In the NVIDIA DGX A100 cluster, nodes are tightly coupled with 8-port InfiniBand connections per node (1.6 Tb/s per node). This minimizes the bandwidth gap between intra-node GPU-to-GPU communication and inter-node communication. However, it is not a scalable architecture because it needs impractically many InfiniBand switches as the number of nodes increases to hundreds or thousands. In most cases, moreover, such a tightly coupled interconnection network is overkill. The AMD + Moreh cluster has an interconnection network with adequate bandwidth – two InfiniBand connections per node (400 Gb/s per node). Instead, it applies many software techniques to user applications for minimizing communication overhead.

Finally, KT obtained the equivalent training results for the 11B language model in both an NVIDIA DGX A100 cluster of 40 nodes (320 A100 GPUs in total) and an AMD + Moreh cluster of 40 nodes (160 MI250 GPUs in total). The AMD + Moreh system running T5-11B in Hugging Face Transformers showed 116% throughput (trained tokens per second) compared to NVIDIA DGX A100 running T5-11B in NeMo Megatron, according to the number of GPUs. Considering the construction cost of both systems, the cost effectiveness (throughput per dollar) is 2.05x higher for the AMD + Moreh cluster.

The training throughput normalized according to the number of GPUs and the cost effectiveness of the AMD + Moreh cluster running T5-11B in Hugging Face Transformers and the NVIDIA DGX A100 cluster running T5-11B in NeMo Megatron.

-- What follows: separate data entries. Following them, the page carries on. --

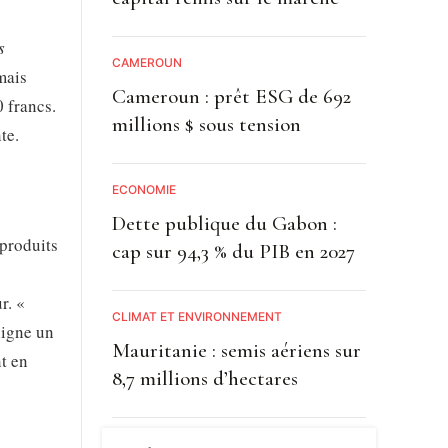
s
CAMEROUN
mais
Cameroun : prêt ESG de 692
0 francs.
millions $ sous tension
te.
ECONOMIE
Dette publique du Gabon :
 produits
cap sur 94,3 % du PIB en 2027
r. «
CLIMAT ET ENVIRONNEMENT
ligne un
Mauritanie : semis aériens sur
t en
8,7 millions d’hectares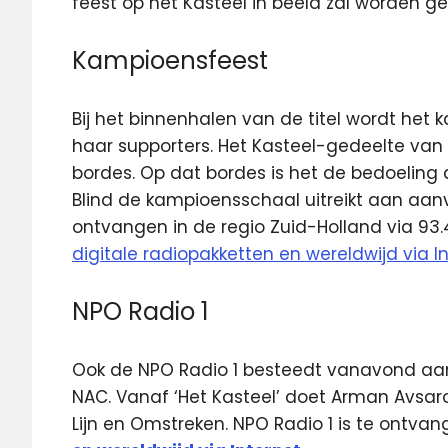
feest op het Kasteel in beeld zal worden ge
Kampioensfeest
Bij het binnenhalen van de titel wordt het
haar supporters. Het Kasteel-gedeelte van 
bordes. Op dat bordes is het de bedoeli
Blind de kampioensschaal uitreikt aan aanv
ontvangen in de regio Zuid-Holland via 93.
digitale radiopakketten en wereldwijd via In
NPO Radio 1
Ook de NPO Radio 1 besteedt vanavond aan
NAC. Vanaf ‘Het Kasteel’ doet Arman Avsa
Lijn en Omstreken. NPO Radio 1 is te ontvang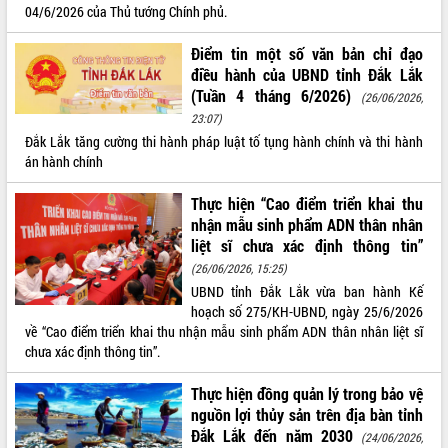
04/6/2026 của Thủ tướng Chính phủ.
Điểm tin một số văn bản chỉ đạo
điều hành của UBND tỉnh Đắk Lắk
(Tuần 4 tháng 6/2026)
(26/06/2026,
23:07)
Đắk Lắk tăng cường thi hành pháp luật tố tụng hành chính và thi hành
án hành chính
Thực hiện “Cao điểm triển khai thu
nhận mẫu sinh phẩm ADN thân nhân
liệt sĩ chưa xác định thông tin”
(26/06/2026, 15:25)
UBND tỉnh Đắk Lắk vừa ban hành Kế
hoạch số 275/KH-UBND, ngày 25/6/2026
về “Cao điểm triển khai thu nhận mẫu sinh phẩm ADN thân nhân liệt sĩ
chưa xác định thông tin”.
Thực hiện đồng quản lý trong bảo vệ
nguồn lợi thủy sản trên địa bàn tỉnh
Đắk Lắk đến năm 2030
(24/06/2026,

Based on the evaluation results, KT decided to build a larger AMD + Moreh cluster of 300 nodes (1,200 MI250 GPUs in total) for training the next version of the Korean language model with 200 billion parameters. This cluster will be operational in December 2022. It delivers the theoretical peak performance of 434.5 PFLOPS for fp16/bf16 matrix operations, 108.6 PFLOPS for fp32/fp64 matrix operations, and 54.4 PFLOPS for fp32/fp64 vector operations. It is one of the top-tier GPU supercomputers in the world, as it is expected to be about 30-40th place on the TOP500 list of June 2023. KT, AMD, and Moreh believe that the new system will contribute to the successful development of the largest-ever Korean language model.